Saved entries
*** Begin section ***
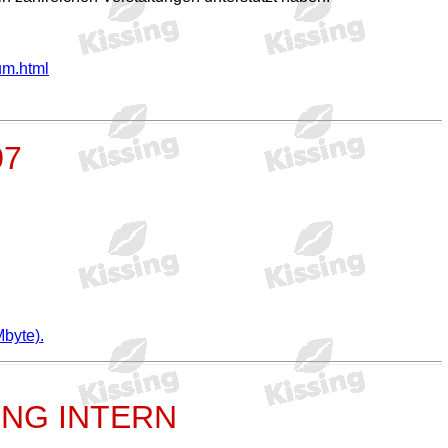
um.html
07
Mbyte).
SING INTERN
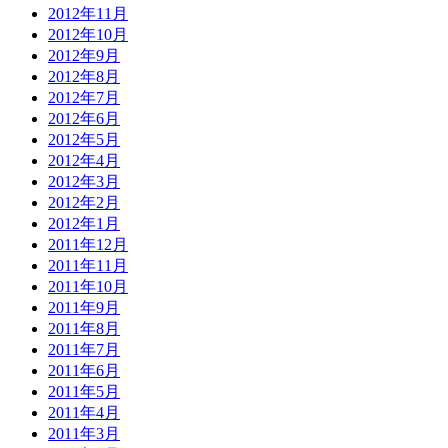
2012年11月
2012年10月
2012年9月
2012年8月
2012年7月
2012年6月
2012年5月
2012年4月
2012年3月
2012年2月
2012年1月
2011年12月
2011年11月
2011年10月
2011年9月
2011年8月
2011年7月
2011年6月
2011年5月
2011年4月
2011年3月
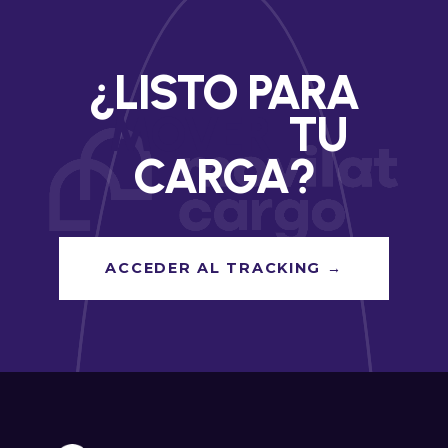
¿LISTO PARA
MOVER
TU
CARGA?
ACCEDER AL TRACKING →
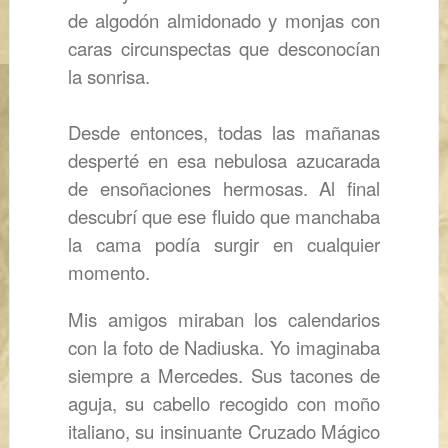
de algodón almidonado y monjas con
caras circunspectas que desconocían
la sonrisa.
Desde entonces, todas las mañanas
desperté en esa nebulosa azucarada
de ensoñaciones hermosas. Al final
descubrí que ese fluido que manchaba
la cama podía surgir en cualquier
momento.
Mis amigos miraban los calendarios
con la foto de Nadiuska. Yo imaginaba
siempre a Mercedes. Sus tacones de
aguja, su cabello recogido con moño
italiano, su insinuante
Cruzado Mágico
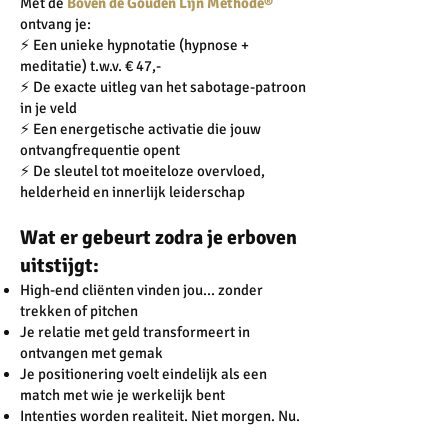
Met de
Boven de Gouden Lijn Methode®
ontvang je:
⚡️ Een unieke hypnotatie (hypnose +
meditatie) t.w.v. € 47,-
⚡️ De exacte uitleg van het sabotage-patroon
in je veld
⚡️ Een energetische activatie die jouw
ontvangfrequentie opent
⚡️ De sleutel tot moeiteloze overvloed,
helderheid en innerlijk leiderschap
Wat er gebeurt zodra je erboven
uitstijgt:
High-end cliënten vinden jou... zonder
trekken of pitchen
Je relatie met geld transformeert in
ontvangen met gemak
Je positionering voelt eindelijk als een
match met wie je werkelijk bent
Intenties worden realiteit. Niet morgen. Nu.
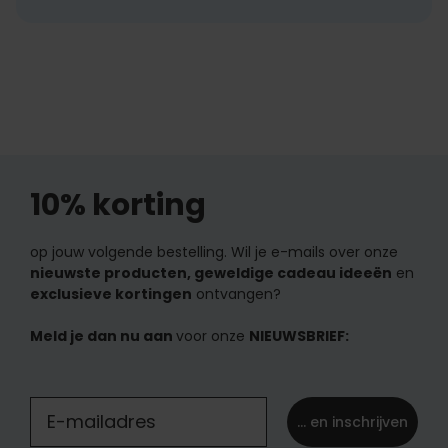
10% korting
op jouw volgende bestelling. Wil je e-mails over onze
nieuwste producten, geweldige cadeau ideeën
en
exclusieve kortingen
ontvangen?
Meld je dan nu aan
voor onze
NIEUWSBRIEF:
... en inschrijven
*** End section ***
TASK TO COMPLETE
Reproduce the data above word for word from its first line through the line that holds "de algodón almidonado y monjas con", both ends included; skip pictures.

TASK RESULT
um.html
07
Mbyte).
SING INTERN
2012年11月
2012年10月
2012年9月
2012年8月
2012年7月
2012年6月
2012年5月
2012年4月
2012年3月
2012年2月
2012年1月
2011年12月
2011年11月
2011年10月
2011年9月
2011年8月
2011年7月
2011年6月
2011年5月
2011年4月
2011年3月
¿LISTO PARA
MOVER
TU
CARGA?
ACCEDER AL TRACKING →
de algodón almidonado y monjas con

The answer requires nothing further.